• **DATASET ENTRIES**:
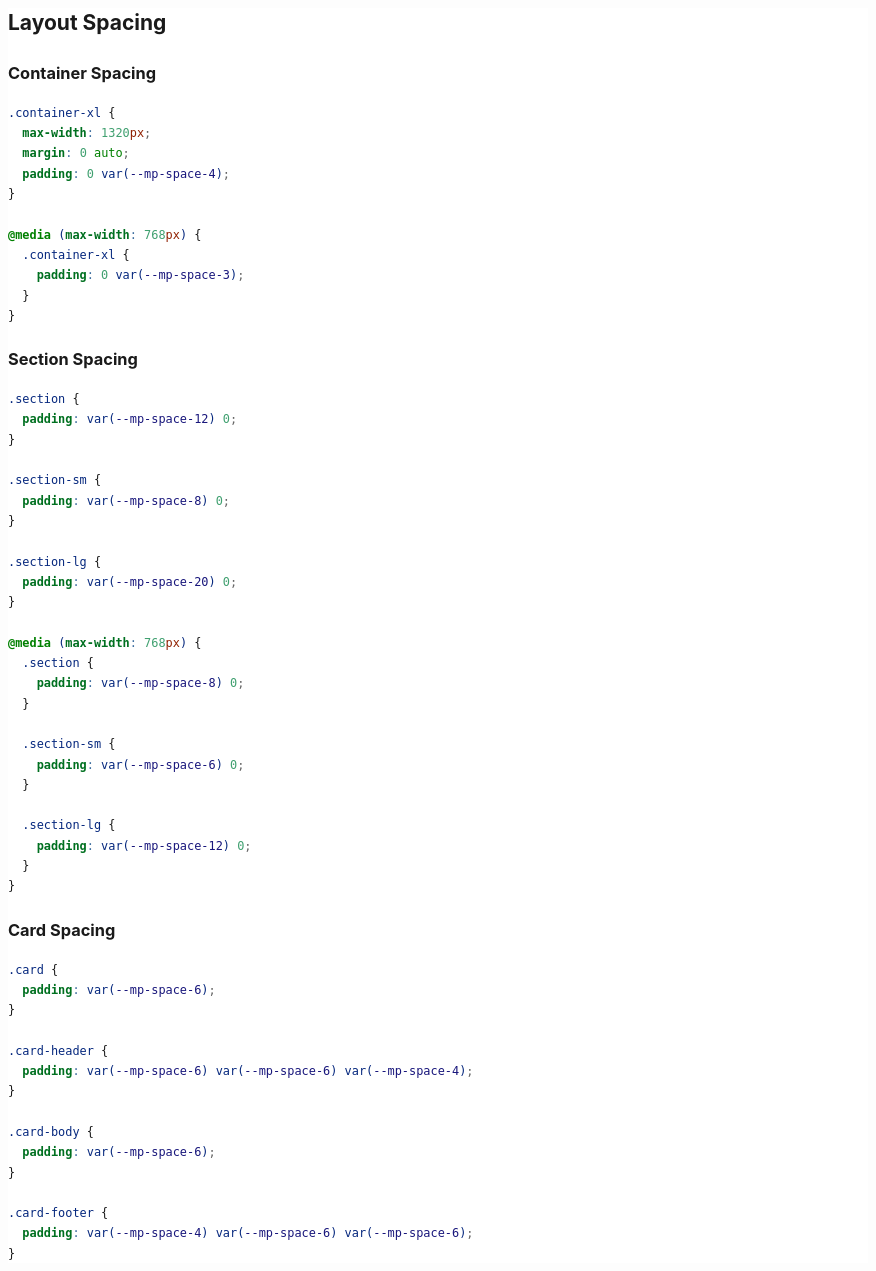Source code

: ## Layout Spacing

### Container Spacing
```css
.container-xl {
  max-width: 1320px;
  margin: 0 auto;
  padding: 0 var(--mp-space-4);
}

@media (max-width: 768px) {
  .container-xl {
    padding: 0 var(--mp-space-3);
  }
}
```

### Section Spacing
```css
.section {
  padding: var(--mp-space-12) 0;
}

.section-sm {
  padding: var(--mp-space-8) 0;
}

.section-lg {
  padding: var(--mp-space-20) 0;
}

@media (max-width: 768px) {
  .section {
    padding: var(--mp-space-8) 0;
  }
  
  .section-sm {
    padding: var(--mp-space-6) 0;
  }
  
  .section-lg {
    padding: var(--mp-space-12) 0;
  }
}
```

### Card Spacing
```css
.card {
  padding: var(--mp-space-6);
}

.card-header {
  padding: var(--mp-space-6) var(--mp-space-6) var(--mp-space-4);
}

.card-body {
  padding: var(--mp-space-6);
}

.card-footer {
  padding: var(--mp-space-4) var(--mp-space-6) var(--mp-space-6);
}
```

• **BRIEF**: Everything from the line holding "### Card Spacing" through the last line of the entries should be retyped exactly, with no other lines.

• **OUTPUT OF THE EXERCISE**:
### Card Spacing
```css
.card {
  padding: var(--mp-space-6);
}

.card-header {
  padding: var(--mp-space-6) var(--mp-space-6) var(--mp-space-4);
}

.card-body {
  padding: var(--mp-space-6);
}

.card-footer {
  padding: var(--mp-space-4) var(--mp-space-6) var(--mp-space-6);
}
```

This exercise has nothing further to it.